## DESCRIPTION OF THE TASK
Print every one of the following records word for word, with nothing changed.

## DATASET ENTRIES
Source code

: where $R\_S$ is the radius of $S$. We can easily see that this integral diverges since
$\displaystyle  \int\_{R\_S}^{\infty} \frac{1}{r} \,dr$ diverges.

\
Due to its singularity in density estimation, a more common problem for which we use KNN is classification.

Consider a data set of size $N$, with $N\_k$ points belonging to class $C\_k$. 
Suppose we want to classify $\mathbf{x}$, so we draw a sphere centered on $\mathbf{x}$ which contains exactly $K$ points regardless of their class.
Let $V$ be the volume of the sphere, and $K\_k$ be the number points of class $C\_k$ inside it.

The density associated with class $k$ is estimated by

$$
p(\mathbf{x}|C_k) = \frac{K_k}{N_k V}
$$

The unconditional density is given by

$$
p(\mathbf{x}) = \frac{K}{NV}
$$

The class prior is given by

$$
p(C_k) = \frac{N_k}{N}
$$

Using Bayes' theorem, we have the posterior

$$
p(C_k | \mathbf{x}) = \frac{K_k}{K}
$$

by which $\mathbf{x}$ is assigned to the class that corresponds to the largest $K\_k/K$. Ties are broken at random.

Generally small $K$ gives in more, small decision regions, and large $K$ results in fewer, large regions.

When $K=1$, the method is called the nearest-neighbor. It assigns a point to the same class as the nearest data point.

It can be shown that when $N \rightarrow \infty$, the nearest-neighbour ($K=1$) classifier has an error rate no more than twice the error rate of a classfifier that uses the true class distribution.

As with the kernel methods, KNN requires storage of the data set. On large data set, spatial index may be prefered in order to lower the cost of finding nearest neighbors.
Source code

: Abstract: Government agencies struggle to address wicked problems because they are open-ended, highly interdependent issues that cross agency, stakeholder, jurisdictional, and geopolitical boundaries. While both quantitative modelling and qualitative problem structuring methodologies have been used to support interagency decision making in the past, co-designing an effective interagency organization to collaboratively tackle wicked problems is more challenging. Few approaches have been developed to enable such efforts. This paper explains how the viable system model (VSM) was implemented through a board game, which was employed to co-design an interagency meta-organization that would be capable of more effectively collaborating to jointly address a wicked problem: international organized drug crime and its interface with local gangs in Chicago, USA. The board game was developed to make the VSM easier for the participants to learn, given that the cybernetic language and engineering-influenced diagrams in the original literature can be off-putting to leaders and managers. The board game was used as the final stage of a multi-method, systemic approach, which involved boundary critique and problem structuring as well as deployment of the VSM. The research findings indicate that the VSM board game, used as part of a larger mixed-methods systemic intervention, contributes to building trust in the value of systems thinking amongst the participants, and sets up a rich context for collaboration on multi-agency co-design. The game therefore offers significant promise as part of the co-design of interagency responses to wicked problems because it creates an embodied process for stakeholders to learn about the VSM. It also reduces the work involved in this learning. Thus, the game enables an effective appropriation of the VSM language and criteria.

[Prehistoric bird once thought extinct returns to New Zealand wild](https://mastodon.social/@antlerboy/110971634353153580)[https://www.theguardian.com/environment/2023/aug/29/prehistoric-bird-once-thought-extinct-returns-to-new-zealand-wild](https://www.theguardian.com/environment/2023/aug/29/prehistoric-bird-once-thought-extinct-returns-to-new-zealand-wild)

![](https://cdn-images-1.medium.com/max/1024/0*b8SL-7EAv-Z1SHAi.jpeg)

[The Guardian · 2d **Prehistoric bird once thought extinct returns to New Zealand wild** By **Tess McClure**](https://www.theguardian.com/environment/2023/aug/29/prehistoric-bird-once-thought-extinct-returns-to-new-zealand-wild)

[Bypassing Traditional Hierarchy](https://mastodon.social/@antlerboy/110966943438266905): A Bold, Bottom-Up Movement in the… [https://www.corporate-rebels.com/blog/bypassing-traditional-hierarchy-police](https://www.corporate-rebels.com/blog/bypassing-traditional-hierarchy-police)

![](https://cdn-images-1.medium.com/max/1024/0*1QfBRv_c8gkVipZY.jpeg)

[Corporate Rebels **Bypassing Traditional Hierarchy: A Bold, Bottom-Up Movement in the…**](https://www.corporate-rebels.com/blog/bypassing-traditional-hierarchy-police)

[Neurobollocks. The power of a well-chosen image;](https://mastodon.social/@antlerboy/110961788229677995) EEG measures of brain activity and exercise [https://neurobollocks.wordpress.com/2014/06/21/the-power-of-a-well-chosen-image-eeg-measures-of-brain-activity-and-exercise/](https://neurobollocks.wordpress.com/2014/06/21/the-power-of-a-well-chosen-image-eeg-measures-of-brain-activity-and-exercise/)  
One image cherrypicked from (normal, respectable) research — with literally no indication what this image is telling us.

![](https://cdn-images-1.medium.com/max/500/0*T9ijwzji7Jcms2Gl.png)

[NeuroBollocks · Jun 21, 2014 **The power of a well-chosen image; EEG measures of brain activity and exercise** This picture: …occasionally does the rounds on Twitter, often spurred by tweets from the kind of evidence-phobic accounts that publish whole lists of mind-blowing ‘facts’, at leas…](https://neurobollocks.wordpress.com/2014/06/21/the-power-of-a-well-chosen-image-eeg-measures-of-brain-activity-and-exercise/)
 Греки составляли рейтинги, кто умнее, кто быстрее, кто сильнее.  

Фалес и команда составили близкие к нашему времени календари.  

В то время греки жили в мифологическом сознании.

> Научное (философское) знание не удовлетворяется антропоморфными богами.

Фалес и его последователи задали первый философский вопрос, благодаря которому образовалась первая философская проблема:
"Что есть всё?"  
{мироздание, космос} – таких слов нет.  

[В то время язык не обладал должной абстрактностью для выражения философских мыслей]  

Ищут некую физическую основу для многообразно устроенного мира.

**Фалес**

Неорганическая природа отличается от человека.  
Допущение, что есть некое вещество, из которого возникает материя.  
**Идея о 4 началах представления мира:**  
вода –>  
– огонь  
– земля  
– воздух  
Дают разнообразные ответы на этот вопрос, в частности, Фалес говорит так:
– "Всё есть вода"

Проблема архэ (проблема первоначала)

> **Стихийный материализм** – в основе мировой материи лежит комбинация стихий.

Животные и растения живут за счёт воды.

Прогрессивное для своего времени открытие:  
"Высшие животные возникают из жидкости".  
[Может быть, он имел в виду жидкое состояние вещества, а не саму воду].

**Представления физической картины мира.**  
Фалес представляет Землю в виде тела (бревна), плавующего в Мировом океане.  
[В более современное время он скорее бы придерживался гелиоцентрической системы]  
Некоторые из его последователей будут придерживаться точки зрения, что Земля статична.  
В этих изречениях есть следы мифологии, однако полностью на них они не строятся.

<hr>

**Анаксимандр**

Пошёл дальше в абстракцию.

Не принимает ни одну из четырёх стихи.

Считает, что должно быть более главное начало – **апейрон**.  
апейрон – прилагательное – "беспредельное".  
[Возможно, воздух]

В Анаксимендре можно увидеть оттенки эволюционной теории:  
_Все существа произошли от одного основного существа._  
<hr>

## EXERCISE OUTPUT
Source code

: where $R\_S$ is the radius of $S$. We can easily see that this integral diverges since
$\displaystyle  \int\_{R\_S}^{\infty} \frac{1}{r} \,dr$ diverges.

\
Due to its singularity in density estimation, a more common problem for which we use KNN is classification.

Consider a data set of size $N$, with $N\_k$ points belonging to class $C\_k$. 
Suppose we want to classify $\mathbf{x}$, so we draw a sphere centered on $\mathbf{x}$ which contains exactly $K$ points regardless of their class.
Let $V$ be the volume of the sphere, and $K\_k$ be the number points of class $C\_k$ inside it.

The density associated with class $k$ is estimated by

$$
p(\mathbf{x}|C_k) = \frac{K_k}{N_k V}
$$

The unconditional density is given by

$$
p(\mathbf{x}) = \frac{K}{NV}
$$

The class prior is given by

$$
p(C_k) = \frac{N_k}{N}
$$

Using Bayes' theorem, we have the posterior

$$
p(C_k | \mathbf{x}) = \frac{K_k}{K}
$$

by which $\mathbf{x}$ is assigned to the class that corresponds to the largest $K\_k/K$. Ties are broken at random.

Generally small $K$ gives in more, small decision regions, and large $K$ results in fewer, large regions.

When $K=1$, the method is called the nearest-neighbor. It assigns a point to the same class as the nearest data point.

It can be shown that when $N \rightarrow \infty$, the nearest-neighbour ($K=1$) classifier has an error rate no more than twice the error rate of a classfifier that uses the true class distribution.

As with the kernel methods, KNN requires storage of the data set. On large data set, spatial index may be prefered in order to lower the cost of finding nearest neighbors.
Source code

: Abstract: Government agencies struggle to address wicked problems because they are open-ended, highly interdependent issues that cross agency, stakeholder, jurisdictional, and geopolitical boundaries. While both quantitative modelling and qualitative problem structuring methodologies have been used to support interagency decision making in the past, co-designing an effective interagency organization to collaboratively tackle wicked problems is more challenging. Few approaches have been developed to enable such efforts. This paper explains how the viable system model (VSM) was implemented through a board game, which was employed to co-design an interagency meta-organization that would be capable of more effectively collaborating to jointly address a wicked problem: international organized drug crime and its interface with local gangs in Chicago, USA. The board game was developed to make the VSM easier for the participants to learn, given that the cybernetic language and engineering-influenced diagrams in the original literature can be off-putting to leaders and managers. The board game was used as the final stage of a multi-method, systemic approach, which involved boundary critique and problem structuring as well as deployment of the VSM. The research findings indicate that the VSM board game, used as part of a larger mixed-methods systemic intervention, contributes to building trust in the value of systems thinking amongst the participants, and sets up a rich context for collaboration on multi-agency co-design. The game therefore offers significant promise as part of the co-design of interagency responses to wicked problems because it creates an embodied process for stakeholders to learn about the VSM. It also reduces the work involved in this learning. Thus, the game enables an effective appropriation of the VSM language and criteria.

[Prehistoric bird once thought extinct returns to New Zealand wild](https://mastodon.social/@antlerboy/110971634353153580)[https://www.theguardian.com/environment/2023/aug/29/prehistoric-bird-once-thought-extinct-returns-to-new-zealand-wild](https://www.theguardian.com/environment/2023/aug/29/prehistoric-bird-once-thought-extinct-returns-to-new-zealand-wild)

![](https://cdn-images-1.medium.com/max/1024/0*b8SL-7EAv-Z1SHAi.jpeg)

[The Guardian · 2d **Prehistoric bird once thought extinct returns to New Zealand wild** By **Tess McClure**](https://www.theguardian.com/environment/2023/aug/29/prehistoric-bird-once-thought-extinct-returns-to-new-zealand-wild)

[Bypassing Traditional Hierarchy](https://mastodon.social/@antlerboy/110966943438266905): A Bold, Bottom-Up Movement in the… [https://www.corporate-rebels.com/blog/bypassing-traditional-hierarchy-police](https://www.corporate-rebels.com/blog/bypassing-traditional-hierarchy-police)

![](https://cdn-images-1.medium.com/max/1024/0*1QfBRv_c8gkVipZY.jpeg)

[Corporate Rebels **Bypassing Traditional Hierarchy: A Bold, Bottom-Up Movement in the…**](https://www.corporate-rebels.com/blog/bypassing-traditional-hierarchy-police)

[Neurobollocks. The power of a well-chosen image;](https://mastodon.social/@antlerboy/110961788229677995) EEG measures of brain activity and exercise [https://neurobollocks.wordpress.com/2014/06/21/the-power-of-a-well-chosen-image-eeg-measures-of-brain-activity-and-exercise/](https://neurobollocks.wordpress.com/2014/06/21/the-power-of-a-well-chosen-image-eeg-measures-of-brain-activity-and-exercise/)  
One image cherrypicked from (normal, respectable) research — with literally no indication what this image is telling us.

![](https://cdn-images-1.medium.com/max/500/0*T9ijwzji7Jcms2Gl.png)

[NeuroBollocks · Jun 21, 2014 **The power of a well-chosen image; EEG measures of brain activity and exercise** This picture: …occasionally does the rounds on Twitter, often spurred by tweets from the kind of evidence-phobic accounts that publish whole lists of mind-blowing ‘facts’, at leas…](https://neurobollocks.wordpress.com/2014/06/21/the-power-of-a-well-chosen-image-eeg-measures-of-brain-activity-and-exercise/)
 Греки составляли рейтинги, кто умнее, кто быстрее, кто сильнее.  

Фалес и команда составили близкие к нашему времени календари.  

В то время греки жили в мифологическом сознании.

> Научное (философское) знание не удовлетворяется антропоморфными богами.

Фалес и его последователи задали первый философский вопрос, благодаря которому образовалась первая философская проблема:
"Что есть всё?"  
{мироздание, космос} – таких слов нет.  

[В то время язык не обладал должной абстрактностью для выражения философских мыслей]  

Ищут некую физическую основу для многообразно устроенного мира.

**Фалес**

Неорганическая природа отличается от человека.  
Допущение, что есть некое вещество, из которого возникает материя.  
**Идея о 4 началах представления мира:**  
вода –>  
– огонь  
– земля  
– воздух  
Дают разнообразные ответы на этот вопрос, в частности, Фалес говорит так:
– "Всё есть вода"

Проблема архэ (проблема первоначала)

> **Стихийный материализм** – в основе мировой материи лежит комбинация стихий.

Животные и растения живут за счёт воды.

Прогрессивное для своего времени открытие:  
"Высшие животные возникают из жидкости".  
[Может быть, он имел в виду жидкое состояние вещества, а не саму воду].

**Представления физической картины мира.**  
Фалес представляет Землю в виде тела (бревна), плавующего в Мировом океане.  
[В более современное время он скорее бы придерживался гелиоцентрической системы]  
Некоторые из его последователей будут придерживаться точки зрения, что Земля статична.  
В этих изречениях есть следы мифологии, однако полностью на них они не строятся.

<hr>

**Анаксимандр**

Пошёл дальше в абстракцию.

Не принимает ни одну из четырёх стихи.

Считает, что должно быть более главное начало – **апейрон**.  
апейрон – прилагательное – "беспредельное".  
[Возможно, воздух]

В Анаксимендре можно увидеть оттенки эволюционной теории:  
_Все существа произошли от одного основного существа._  
<hr>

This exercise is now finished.